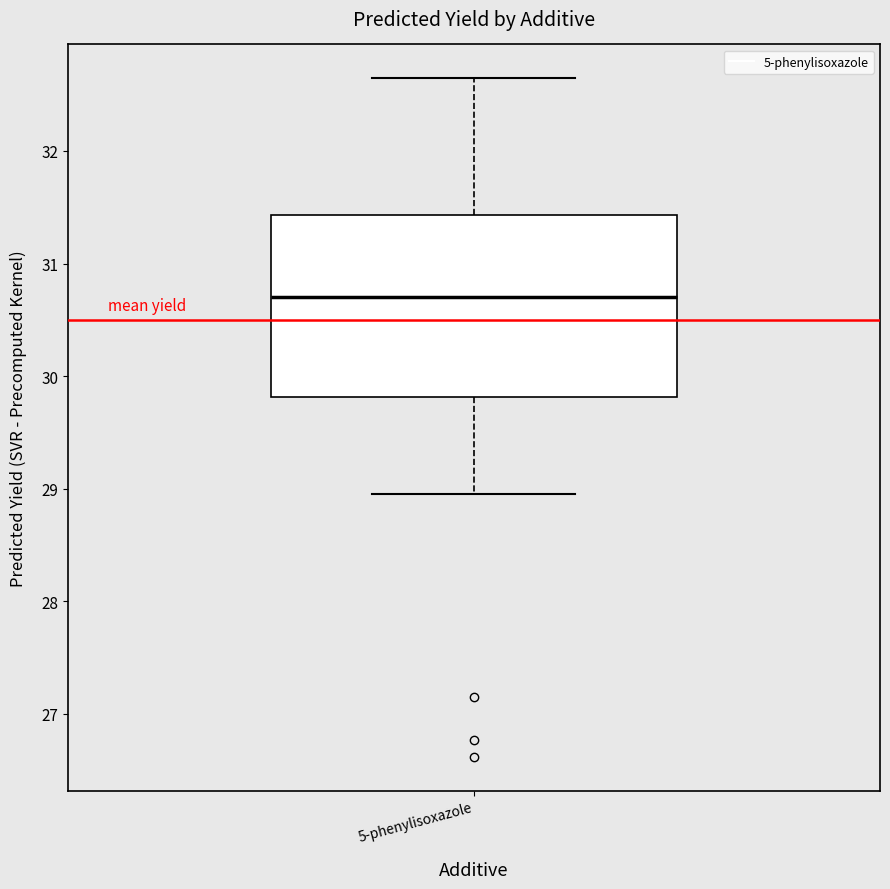

Read this box plot against the y-axis: the position of the median line, the range covered by the box, and the ends of both whiskers. The values are not printed on the chart, so give them approximately, as read against the axis.

median 30.7, box 29.8 to 31.4, whiskers 29.0 to 32.6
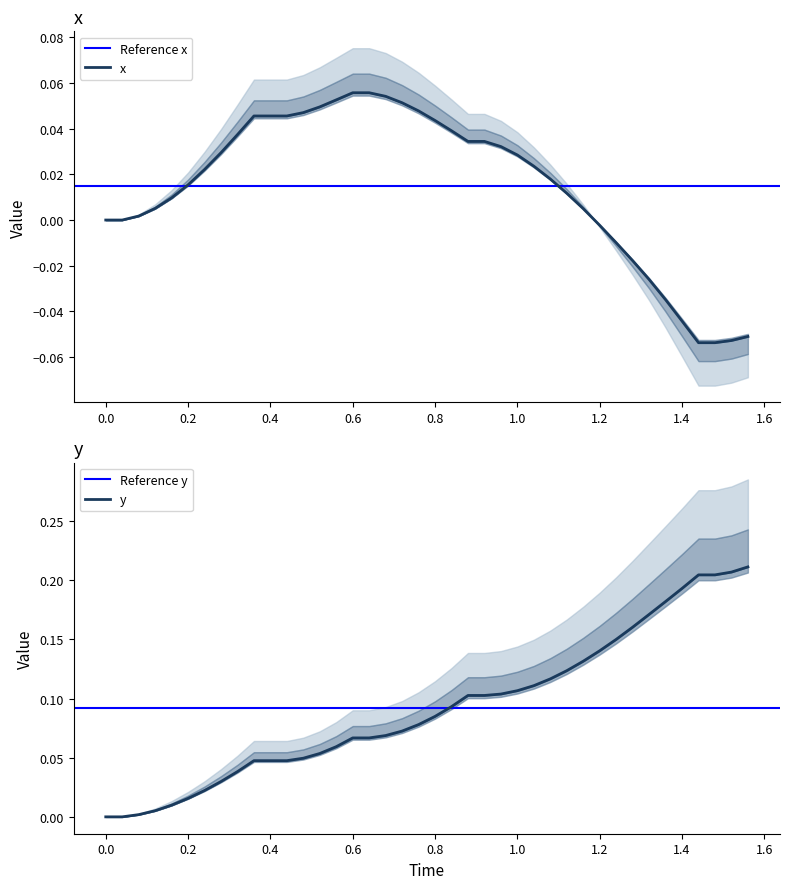

What is the difference between the second highest and minimum values in the y series?

0.2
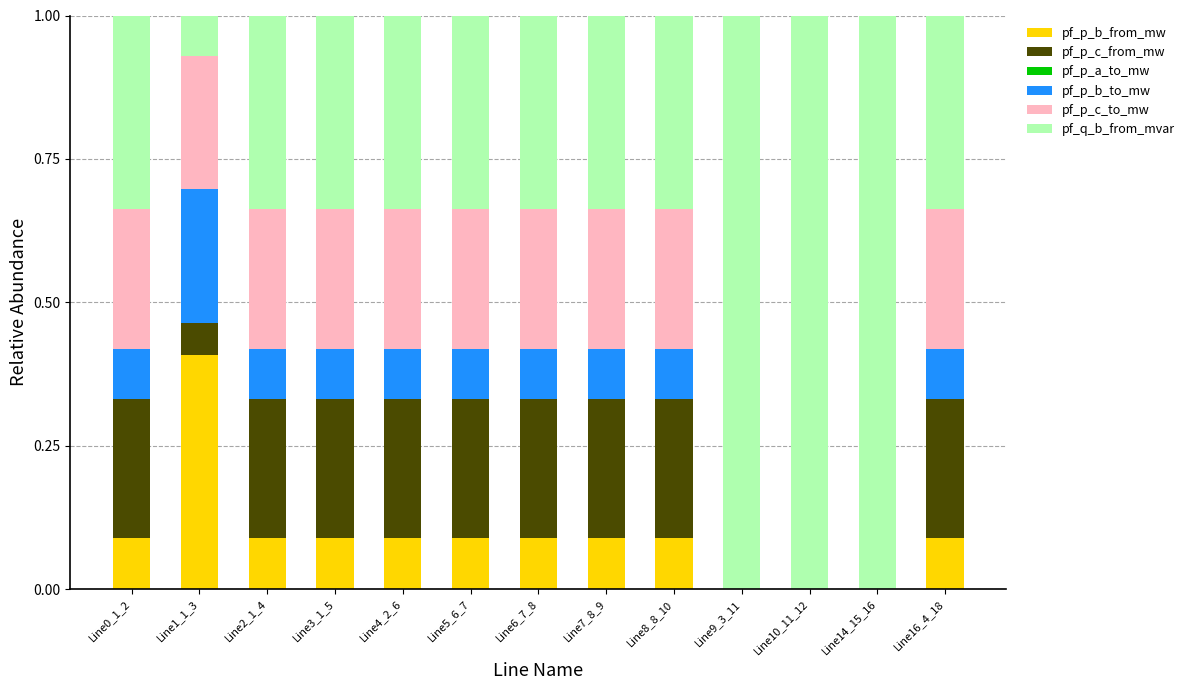

Does the chart contain stacked bars?

Yes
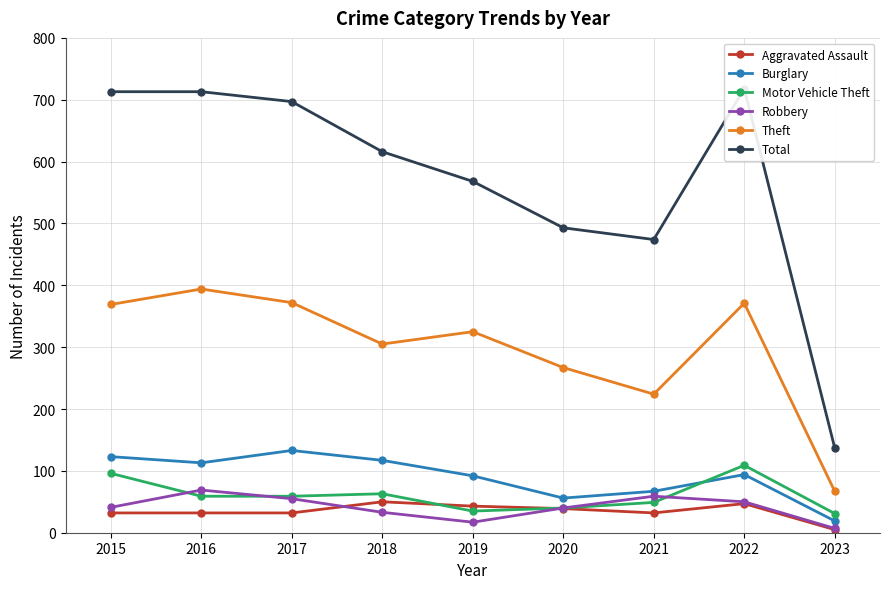

What is the average value of the Motor Vehicle Theft series?

60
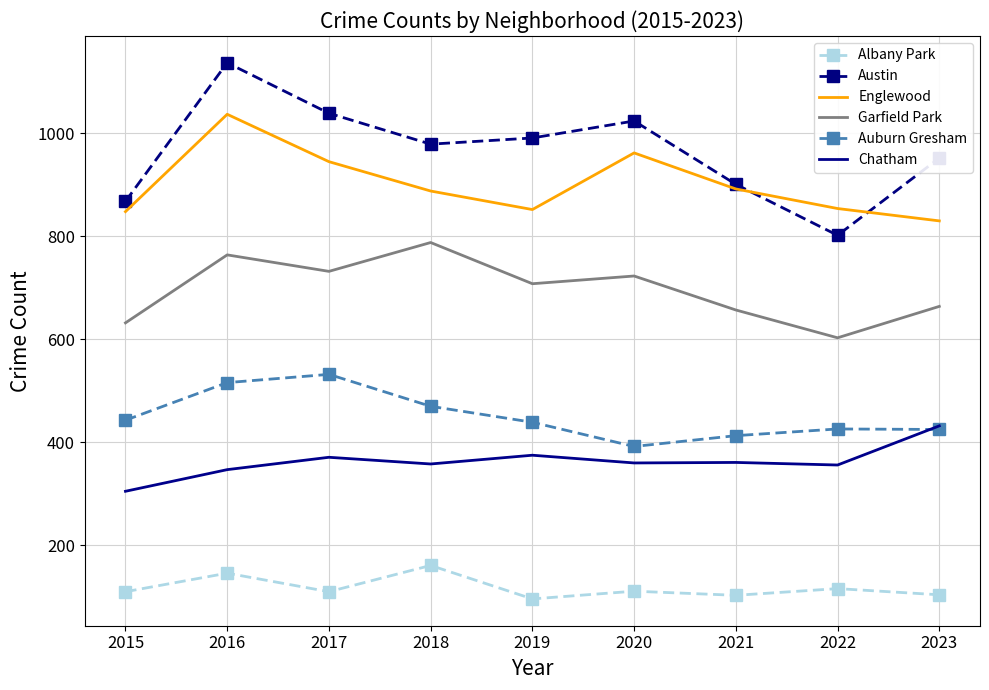

At how many categories does at least one series exceed 739?

9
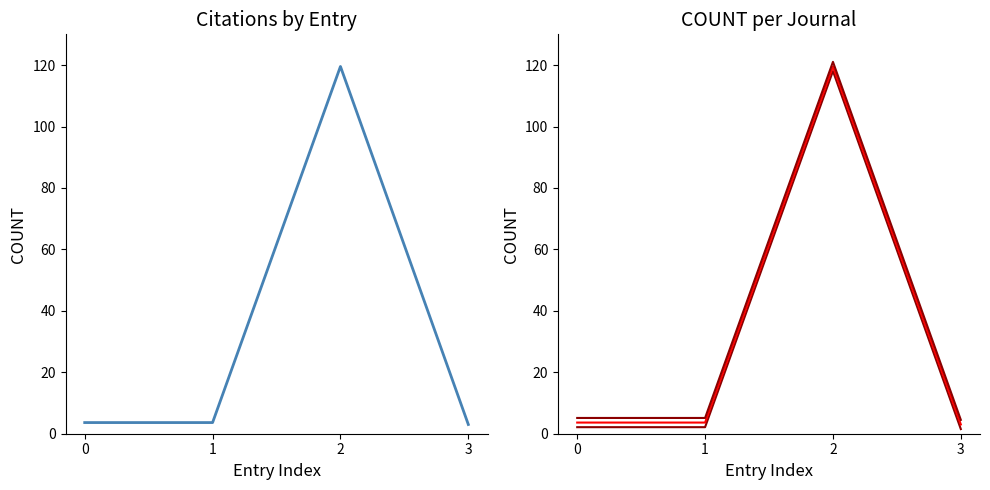

Rank the series by their maximum value, from highest to lowest.

COUNT (line 3), COUNT, COUNT (line 2), COUNT (line 1)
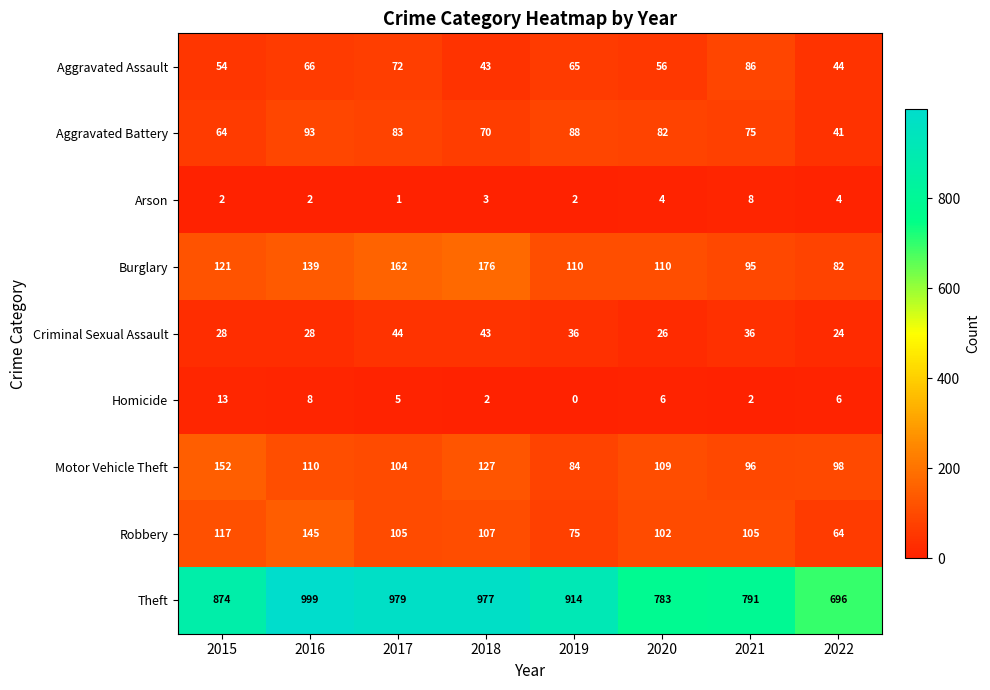

What is the difference between the Aggravated Assault values at 2015 and 2016?

12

......

Copy out every line of the listing above verbatim, leaving out the pictures.

# Answer to the exercise
Read this box plot against the y-axis: the position of the median line, the range covered by the box, and the ends of both whiskers. The values are not printed on the chart, so give them approximately, as read against the axis.

median 30.7, box 29.8 to 31.4, whiskers 29.0 to 32.6

What is the difference between the second highest and minimum values in the y series?

0.2

Does the chart contain stacked bars?

Yes

What is the average value of the Motor Vehicle Theft series?

60

At how many categories does at least one series exceed 739?

9

Rank the series by their maximum value, from highest to lowest.

COUNT (line 3), COUNT, COUNT (line 2), COUNT (line 1)

What is the difference between the Aggravated Assault values at 2015 and 2016?

12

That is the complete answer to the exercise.